The problem is not trivial. For agencies managing simultaneous documentation across the Gabba precinct rebuild, the Ipswich Road corridor upgrades, and the Cross River Rail station fit-outs, duplicated imagery slows file retrieval, inflates cloud storage costs, and creates version-control risks when engineers and planners pull the wrong revision of a site photograph or architectural render. With the South East Queensland population boom driving a record volume of development applications through Logan, Springfield, and inner-Brisbane hubs, the volume of imagery being uploaded to shared systems has compounded the issue faster than routine IT maintenance can address it.

What Happened This Week

On Tuesday, the Queensland Department of State Development, Infrastructure, Local Government and Planning issued an internal directive — confirmed by a department spokesperson on Thursday — requiring all project management teams working on Olympic-designated build programs to run automated deduplication checks on shared drives before the end of the July reporting period. The directive names the Integrated Project Management System, the platform used to coordinate documentation across the Woolloongabba precinct and the Brisbane Arena site at Roma Street.
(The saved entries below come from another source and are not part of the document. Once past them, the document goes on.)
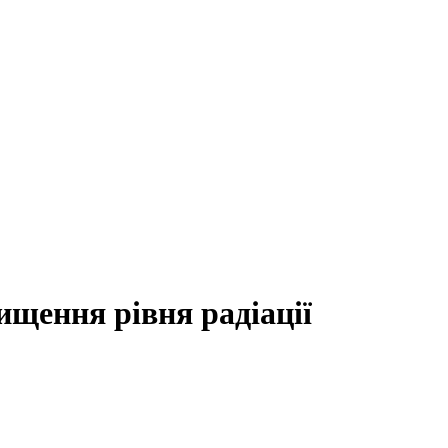
ищення рівня радіації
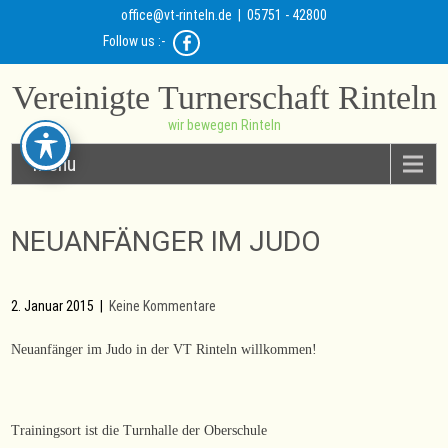
office@vt-rinteln.de
| 05751 - 42800
Follow us :-
Vereinigte Turnerschaft Rinteln
wir bewegen Rinteln
Menu
NEUANFÄNGER IM JUDO
2. Januar 2015
|
Keine Kommentare
Neuanfänger im Judo in der VT Rinteln willkommen!
Trainingsort ist die Turnhalle der Oberschule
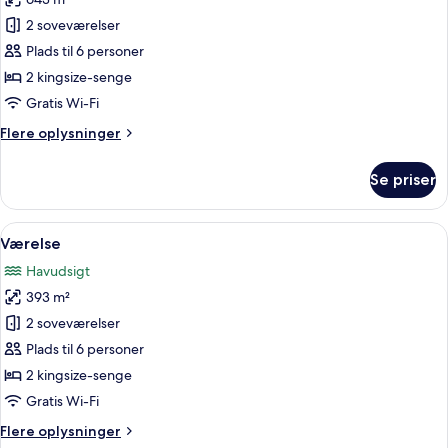
af
Værelse
2 soveværelser
Plads til 6 personer
2 kingsize-senge
Gratis Wi-Fi
Flere
Flere oplysninger
oplysninger
om
Se priser
Værelse
Indlæs
Over vandet bungalows med stråtækte t
6
Værelse
alle
Havudsigt
billeder
393 m²
af
Værelse
2 soveværelser
Plads til 6 personer
2 kingsize-senge
Gratis Wi-Fi
Flere
Flere oplysninger
oplysninger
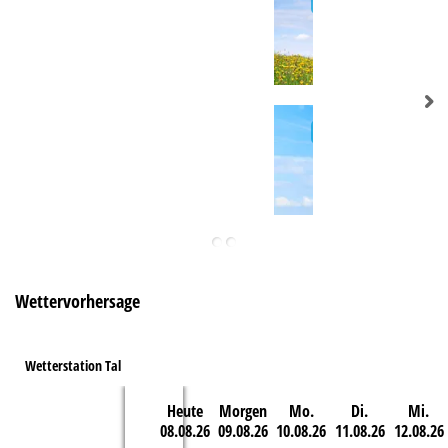
e
Wettervorhersage
Wetterstation Tal
Heute
Morgen
Mo.
Di.
Mi.
08.08.26
09.08.26
10.08.26
11.08.26
12.08.26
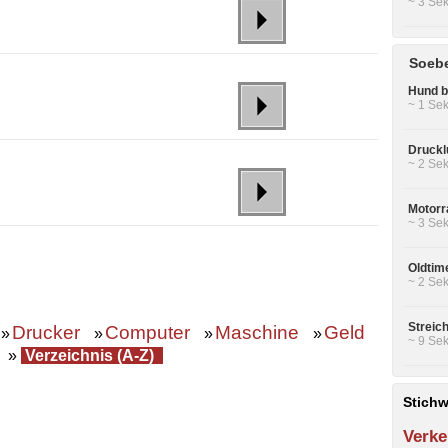
~ 3 Sek
Soebe
Hund be
~ 1 Sek
Druckl
~ 2 Sek
Motorr
~ 3 Sek
Oldtim
~ 2 Sek
Streic
Drucker
Computer
Maschine
Geld
»
»
»
»
~ 9 Sek
»
Verzeichnis (A-Z)
Stichw
Verke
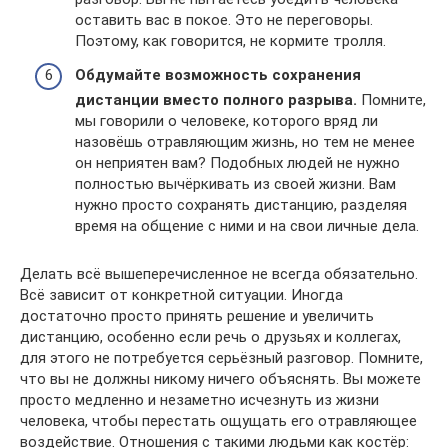
оставить вас в покое. Это не переговоры.
Поэтому, как говорится, не кормите тролля.
Обдумайте возможность сохранения
дистанции вместо полного разрыва.
Помните,
мы говорили о человеке, которого вряд ли
назовёшь отравляющим жизнь, но тем не менее
он неприятен вам? Подобных людей не нужно
полностью вычёркивать из своей жизни. Вам
нужно просто сохранять дистанцию, разделяя
время на общение с ними и на свои личные дела.
Делать всё вышеперечисленное не всегда обязательно.
Всё зависит от конкретной ситуации. Иногда
достаточно просто принять решение и увеличить
дистанцию, особенно если речь о друзьях и коллегах,
для этого не потребуется серьёзный разговор. Помните,
что вы не должны никому ничего объяснять. Вы можете
просто медленно и незаметно исчезнуть из жизни
человека, чтобы перестать ощущать его отравляющее
воздействие. Отношения с такими людьми как костёр:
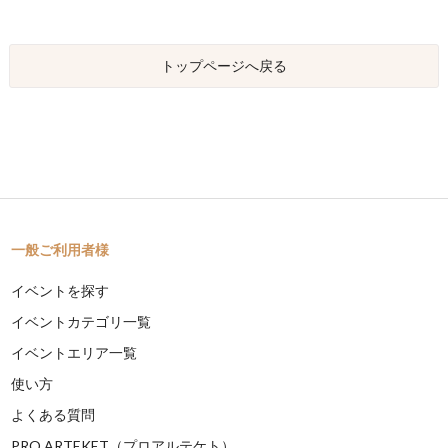
トップページへ戻る
一般ご利用者様
イベントを探す
イベントカテゴリ一覧
イベントエリア一覧
使い方
よくある質問
PRO ARTEKET（プロアルテケト）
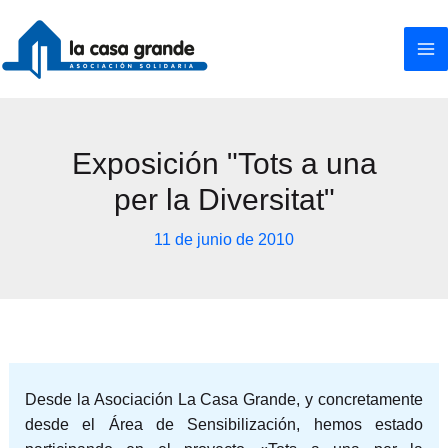
Ir
al
contenido
Exposición "Tots a una
per la Diversitat"
11 de junio de 2010
Desde la Asociación La Casa Grande, y concretamente
desde el Área de Sensibilización, hemos estado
Brisbane City Council's Information and Communication Technology branch separately briefed inner-city ward councillors this week on a procurement decision finalised in late June. The council awarded a 12-month contract, valued at just under $780,000, to a Brisbane-based data management firm to deploy AI-assisted image deduplication tools across Council's planning and asset management portals. The work is expected to begin at the Spring Hill and Fortitude Valley area offices before rolling out to outer suburban depots in Carindale and Stafford.

Duplicate image accumulation has been building across the sector for at least three years. A 2024 audit by the Australian Institute of Architects' Queensland chapter found that medium-to-large construction projects routinely carried between 15 and 60 percent redundant image files by the time they reached practical completion stage, with the problem most acute on projects involving multiple subcontractors uploading to a central repository.

Why the 2032 Timeline Is Forcing the Issue

The urgency is straightforward. Olympic infrastructure delivery is operating to a hard deadline that has no tolerance for documentation errors caused by engineers pulling outdated renders or surveyors referencing superseded site photographs. The Gabba rebuild — one of the most photographed and re-documented construction sites in Queensland history — is generating thousands of new image files each week from drone surveys, progress inspections, and heritage compliance photography required under the Woolloongabba Heritage Overlay.

Logan City Council, managing its own parallel development documentation load as the Yarrabilba and Flagstone priority development areas reach peak construction activity, is understood to be watching Brisbane's procurement approach closely before deciding whether to run a separate tender or adopt a shared-service arrangement. Ipswich City Council completed a smaller deduplication exercise in March 2026 affecting its Ripley Valley files, freeing approximately 2.3 terabytes of storage — a modest but illustrative result that has circulated among SEQ local government IT managers.

For residents and development applicants, the practical effect should be faster response times on information requests lodged through Brisbane City Council's PD Online portal, where planning officers have reported retrieval delays of up to four minutes per file search on image-heavy development applications.

The council's ICT branch has said the Spring Hill and Fortitude Valley rollout is scheduled for completion by 30 September 2026, with a progress report due to the Infrastructure Committee in October. Agencies and applicants with active files in the affected precincts should ensure all image submissions comply with the council's updated file-naming conventions, published on the Brisbane City Council website as of 1 July 2026, to avoid material being flagged as a duplicate during the transition period.